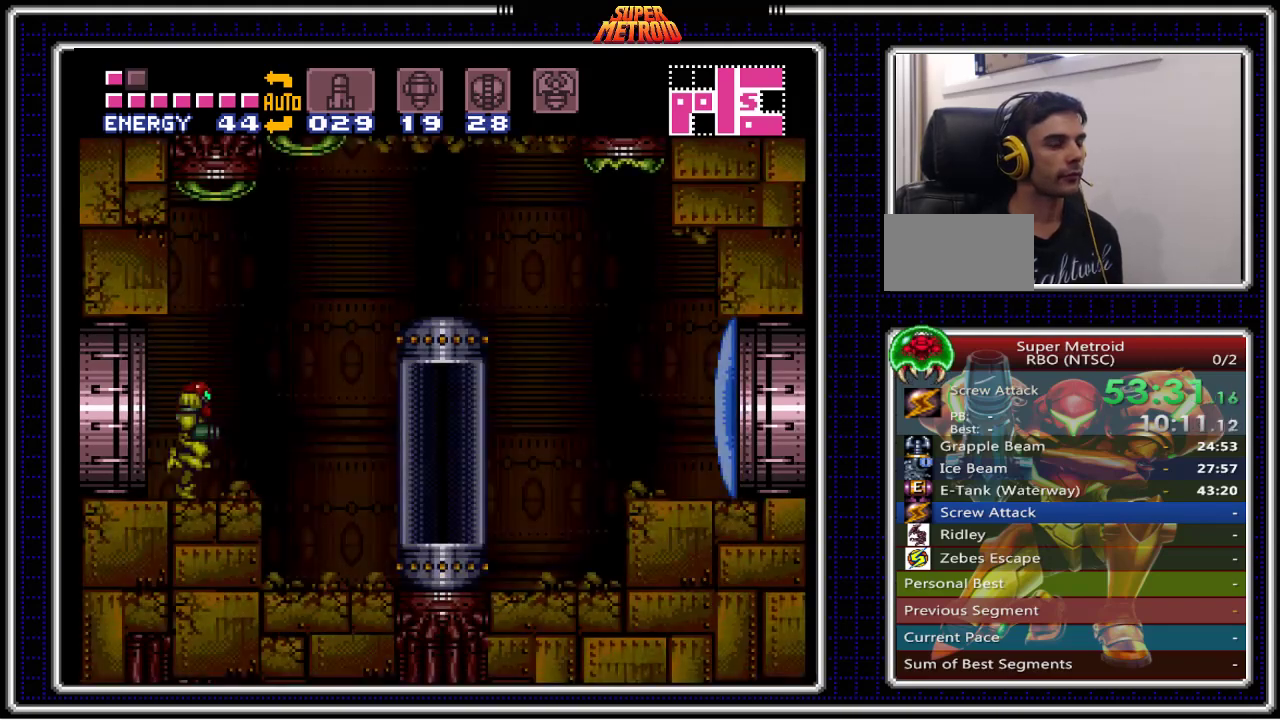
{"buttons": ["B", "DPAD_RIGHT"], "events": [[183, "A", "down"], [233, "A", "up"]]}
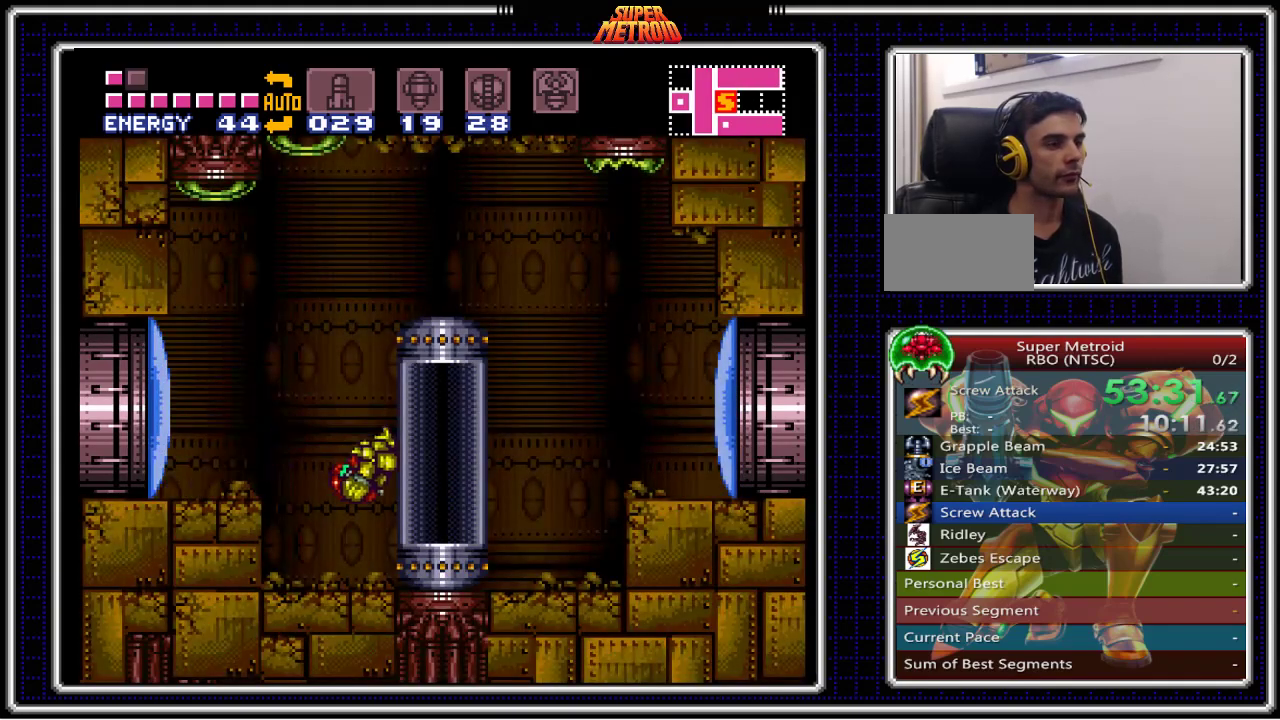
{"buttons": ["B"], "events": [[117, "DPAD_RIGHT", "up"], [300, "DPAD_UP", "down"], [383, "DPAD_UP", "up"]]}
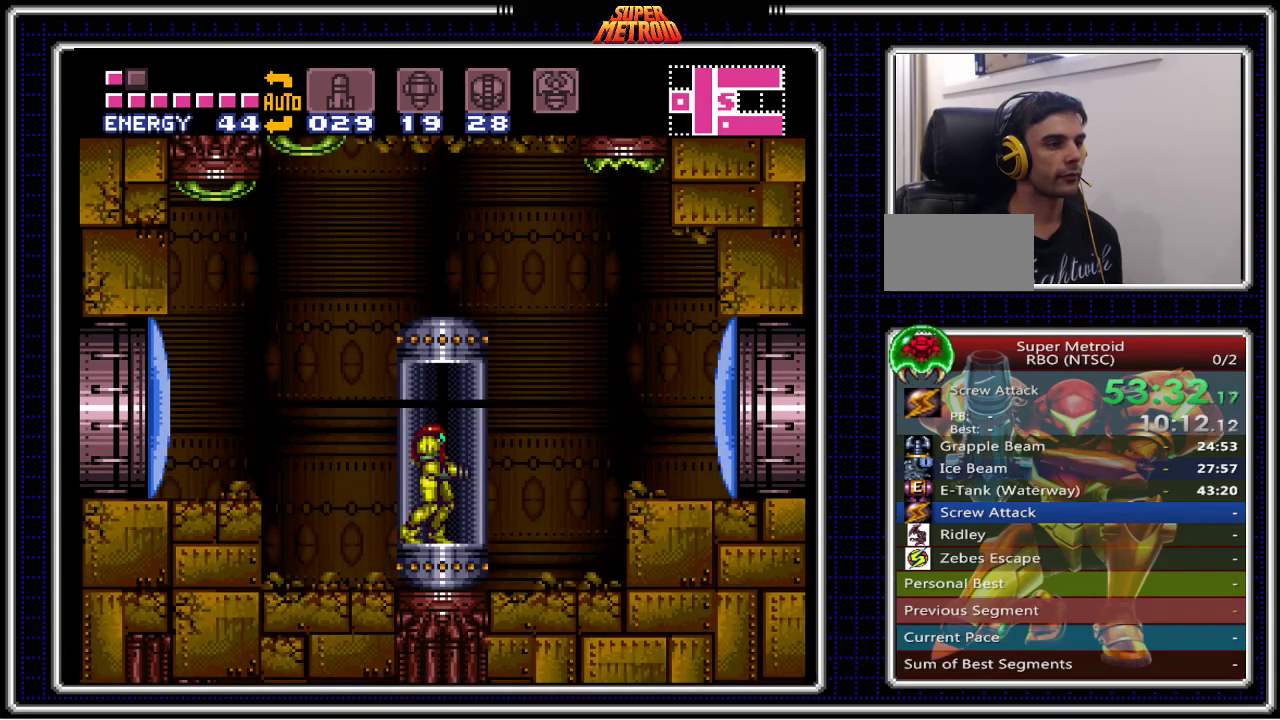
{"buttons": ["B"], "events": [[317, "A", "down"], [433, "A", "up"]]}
...
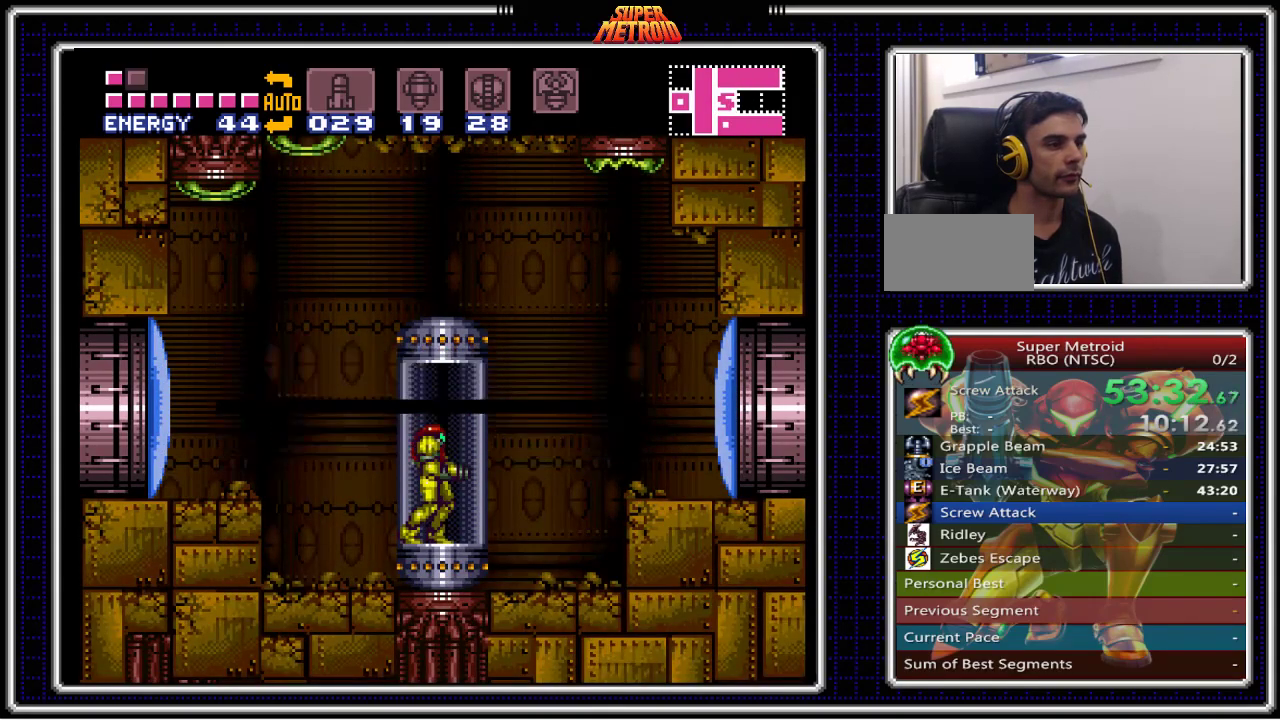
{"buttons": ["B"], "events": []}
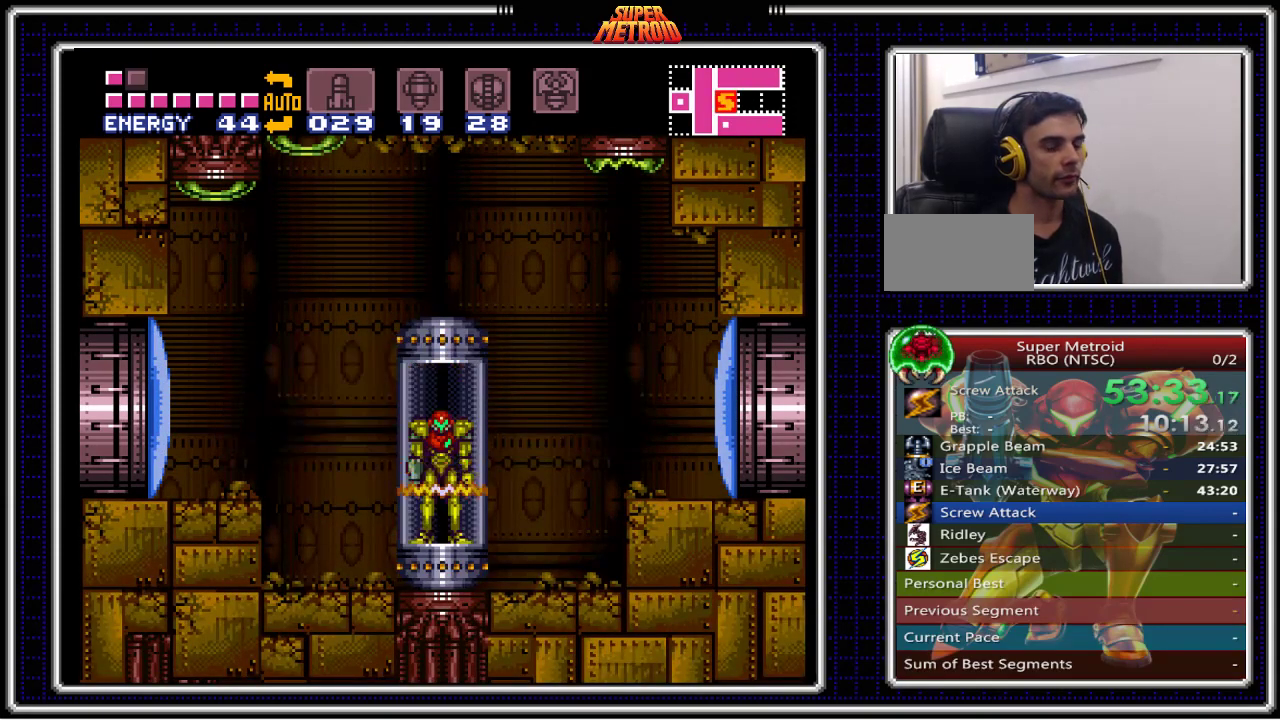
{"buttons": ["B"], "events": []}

◆ Problem to solve
Only lines with the word "down" count here; copy every one from the records.

◆ Your response
{"buttons": ["B", "DPAD_RIGHT"], "events": [[183, "A", "down"], [233, "A", "up"]]}
{"buttons": ["B"], "events": [[117, "DPAD_RIGHT", "up"], [300, "DPAD_UP", "down"], [383, "DPAD_UP", "up"]]}
{"buttons": ["B"], "events": [[317, "A", "down"], [433, "A", "up"]]}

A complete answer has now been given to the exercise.